Task A:
Answer these questions about the OKD install thread, each on its own line:
(i) Which openshift-ansible tag does Punga Dan say he is using?
(ii) Whom does Punga Dan thank for the extensive response?
(iii) What does dnsmasq fill the upstream DNS configuration with?
___ Page text
Re: OKD3.11 install blocked - Could not find csr for nodes

2019-06-04 Thread Punga Dan
Salut Dani,

I'm using openshift-ansible release-3.11 tag.

Dan

În mar., 4 iun. 2019 la 09:54, Daniel Comnea  a
scris:

> Hi Dan,
>
> Which openshift-ansible release tag have you used ?
>
>
> Cheers,
> Dani
>
> On Mon, Jun 3, 2019 at 4:18 PM Punga Dan  wrote:
>
>> Thank you very much for the extensive response, Samuel!
>>
>> I've found that I do have a DNS misconfiguration so I receive the CSR
>> error from the title not because of something related to Openshift
>> installer procedure.
>>
>> Somehow (and I haven't yet found the reason, but still looking for it)
>> dnsmasq fills the upstream DNS configuration with some public nameservers
>> and not my "internal" DNS.
______
Task B:
Recast every line of the taxonomy records below as a JSON list of strings, one string per line, with blank lines left out.
___ Data shown
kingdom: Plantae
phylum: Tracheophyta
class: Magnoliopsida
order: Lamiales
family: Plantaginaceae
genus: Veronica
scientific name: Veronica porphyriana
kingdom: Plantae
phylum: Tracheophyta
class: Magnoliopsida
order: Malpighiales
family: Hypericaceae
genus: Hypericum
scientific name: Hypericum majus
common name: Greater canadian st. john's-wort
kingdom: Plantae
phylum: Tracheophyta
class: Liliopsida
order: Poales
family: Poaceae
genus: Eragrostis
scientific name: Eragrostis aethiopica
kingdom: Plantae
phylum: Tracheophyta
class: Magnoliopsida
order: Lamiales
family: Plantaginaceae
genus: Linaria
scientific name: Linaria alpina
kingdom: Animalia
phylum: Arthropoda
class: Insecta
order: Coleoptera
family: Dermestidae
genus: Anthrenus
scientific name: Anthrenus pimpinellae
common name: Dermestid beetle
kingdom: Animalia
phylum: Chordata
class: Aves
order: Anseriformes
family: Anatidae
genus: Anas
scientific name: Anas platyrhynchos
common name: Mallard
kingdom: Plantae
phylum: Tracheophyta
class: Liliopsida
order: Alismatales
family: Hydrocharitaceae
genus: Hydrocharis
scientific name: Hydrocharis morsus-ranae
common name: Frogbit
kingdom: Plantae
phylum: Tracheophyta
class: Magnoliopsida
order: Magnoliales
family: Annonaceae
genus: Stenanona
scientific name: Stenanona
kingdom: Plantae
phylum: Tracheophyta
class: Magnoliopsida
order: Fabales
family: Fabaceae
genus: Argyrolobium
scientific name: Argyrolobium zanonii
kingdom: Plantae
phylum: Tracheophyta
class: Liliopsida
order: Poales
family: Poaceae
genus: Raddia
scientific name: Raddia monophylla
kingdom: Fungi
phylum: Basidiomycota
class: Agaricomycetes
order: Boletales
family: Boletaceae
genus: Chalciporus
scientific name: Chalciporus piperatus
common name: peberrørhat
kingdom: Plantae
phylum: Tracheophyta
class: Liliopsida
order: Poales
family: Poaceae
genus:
______
Worked solution A:
(i) The release-3.11 tag
(ii) Samuel
(iii) Some public nameservers rather than the internal DNS

Worked solution B:
[
  "kingdom: Plantae",
  "phylum: Tracheophyta",
  "class: Magnoliopsida",
  "order: Lamiales",
  "family: Plantaginaceae",
  "genus: Veronica",
  "scientific name: Veronica porphyriana",
  "kingdom: Plantae",
  "phylum: Tracheophyta",
  "class: Magnoliopsida",
  "order: Malpighiales",
  "family: Hypericaceae",
  "genus: Hypericum",
  "scientific name: Hypericum majus",
  "common name: Greater canadian st. john's-wort",
  "kingdom: Plantae",
  "phylum: Tracheophyta",
  "class: Liliopsida",
  "order: Poales",
  "family: Poaceae",
  "genus: Eragrostis",
  "scientific name: Eragrostis aethiopica",
  "kingdom: Plantae",
  "phylum: Tracheophyta",
  "class: Magnoliopsida",
  "order: Lamiales",
  "family: Plantaginaceae",
  "genus: Linaria",
  "scientific name: Linaria alpina",
  "kingdom: Animalia",
  "phylum: Arthropoda",
  "class: Insecta",
  "order: Coleoptera",
  "family: Dermestidae",
  "genus: Anthrenus",
  "scientific name: Anthrenus pimpinellae",
  "common name: Dermestid beetle",
  "kingdom: Animalia",
  "phylum: Chordata",
  "class: Aves",
  "order: Anseriformes",
  "family: Anatidae",
  "genus: Anas",
  "scientific name: Anas platyrhynchos",
  "common name: Mallard",
  "kingdom: Plantae",
  "phylum: Tracheophyta",
  "class: Liliopsida",
  "order: Alismatales",
  "family: Hydrocharitaceae",
  "genus: Hydrocharis",
  "scientific name: Hydrocharis morsus-ranae",
  "common name: Frogbit",
  "kingdom: Plantae",
  "phylum: Tracheophyta",
  "class: Magnoliopsida",
  "order: Magnoliales",
  "family: Annonaceae",
  "genus: Stenanona",
  "scientific name: Stenanona",
  "kingdom: Plantae",
  "phylum: Tracheophyta",
  "class: Magnoliopsida",
  "order: Fabales",
  "family: Fabaceae",
  "genus: Argyrolobium",
  "scientific name: Argyrolobium zanonii",
  "kingdom: Plantae",
  "phylum: Tracheophyta",
  "class: Liliopsida",
  "order: Poales",
  "family: Poaceae",
  "genus: Raddia",
  "scientific name: Raddia monophylla",
  "kingdom: Fungi",
  "phylum: Basidiomycota",
  "class: Agaricomycetes",
  "order: Boletales",
  "family: Boletaceae",
  "genus: Chalciporus",
  "scientific name: Chalciporus piperatus",
  "common name: peberrørhat",
  "kingdom: Plantae",
  "phylum: Tracheophyta",
  "class: Liliopsida",
  "order: Poales",
  "family: Poaceae",
  "genus:"
]